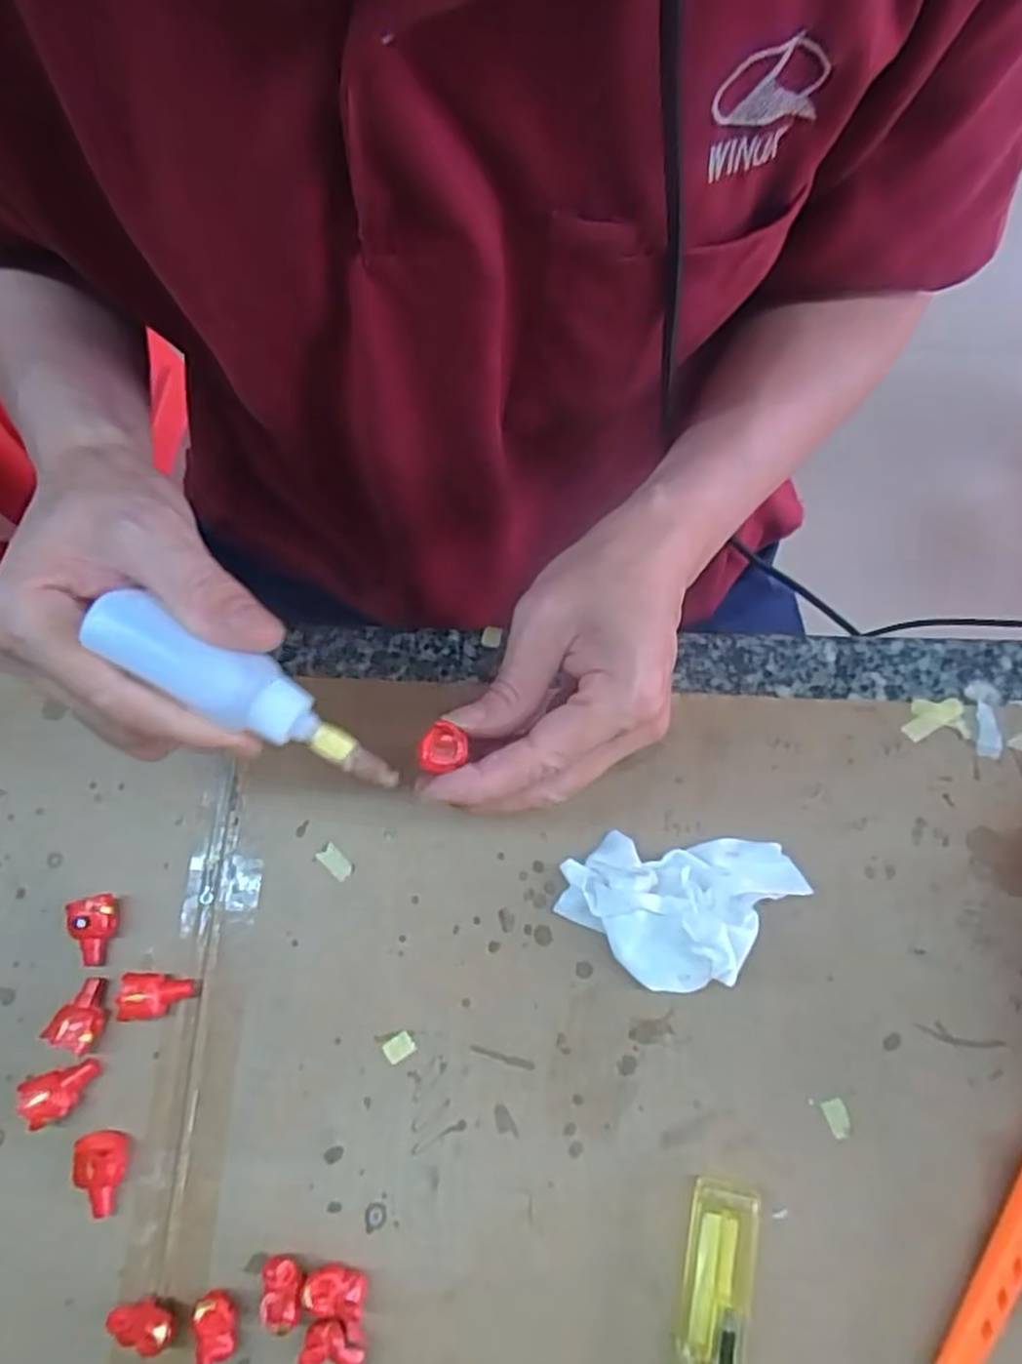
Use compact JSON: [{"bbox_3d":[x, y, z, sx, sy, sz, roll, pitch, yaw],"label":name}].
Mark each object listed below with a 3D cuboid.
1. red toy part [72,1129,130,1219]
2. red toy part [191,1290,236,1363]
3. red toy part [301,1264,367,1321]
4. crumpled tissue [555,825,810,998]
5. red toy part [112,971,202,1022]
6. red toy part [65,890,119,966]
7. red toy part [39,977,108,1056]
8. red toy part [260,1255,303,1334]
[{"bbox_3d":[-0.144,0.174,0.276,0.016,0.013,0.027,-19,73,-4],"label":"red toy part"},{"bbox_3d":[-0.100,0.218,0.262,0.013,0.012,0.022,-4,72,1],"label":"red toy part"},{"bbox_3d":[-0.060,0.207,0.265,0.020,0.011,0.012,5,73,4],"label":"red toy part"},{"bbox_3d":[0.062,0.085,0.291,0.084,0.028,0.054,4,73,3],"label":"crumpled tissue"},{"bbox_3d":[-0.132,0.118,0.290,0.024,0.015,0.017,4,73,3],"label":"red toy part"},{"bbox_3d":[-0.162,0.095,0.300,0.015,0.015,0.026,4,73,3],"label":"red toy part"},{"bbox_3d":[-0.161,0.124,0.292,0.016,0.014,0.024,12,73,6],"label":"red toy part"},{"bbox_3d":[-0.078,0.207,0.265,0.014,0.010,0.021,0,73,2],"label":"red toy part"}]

:::

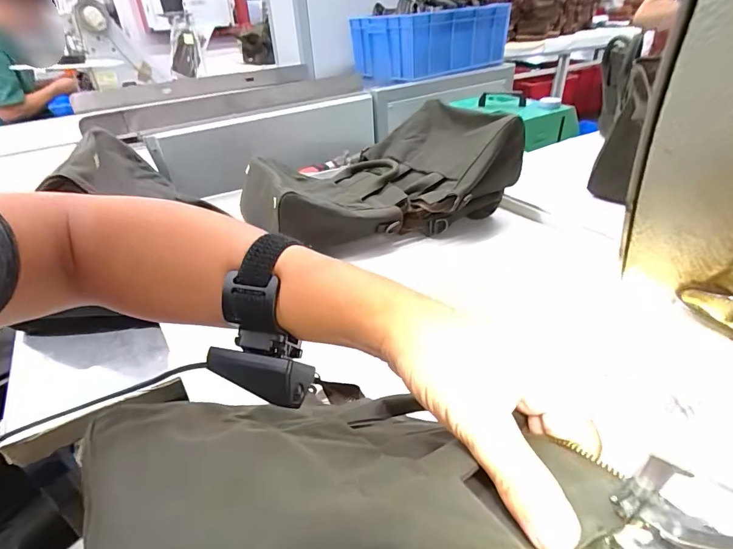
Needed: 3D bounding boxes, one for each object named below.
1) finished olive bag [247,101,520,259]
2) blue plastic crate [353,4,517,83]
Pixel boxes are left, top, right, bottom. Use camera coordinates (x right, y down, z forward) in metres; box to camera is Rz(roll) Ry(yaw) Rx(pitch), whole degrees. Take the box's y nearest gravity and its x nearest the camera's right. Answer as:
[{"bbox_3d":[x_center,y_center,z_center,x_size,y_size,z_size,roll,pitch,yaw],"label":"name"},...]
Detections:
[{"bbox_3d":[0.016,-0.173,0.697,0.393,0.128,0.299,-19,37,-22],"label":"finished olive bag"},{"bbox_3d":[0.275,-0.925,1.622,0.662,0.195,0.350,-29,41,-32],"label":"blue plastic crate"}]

:::

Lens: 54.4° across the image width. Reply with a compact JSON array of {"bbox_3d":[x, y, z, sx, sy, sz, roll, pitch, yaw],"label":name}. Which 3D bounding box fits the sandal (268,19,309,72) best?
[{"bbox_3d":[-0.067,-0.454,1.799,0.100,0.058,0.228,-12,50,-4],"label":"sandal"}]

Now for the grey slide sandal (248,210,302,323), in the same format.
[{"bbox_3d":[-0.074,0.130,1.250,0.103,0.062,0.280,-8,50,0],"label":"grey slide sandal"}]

:::

## PROBLEM DETAILS
Report the number of lines, in the entries above, that contain the word "each", without any other text.

## WRITTEN ANSWER
2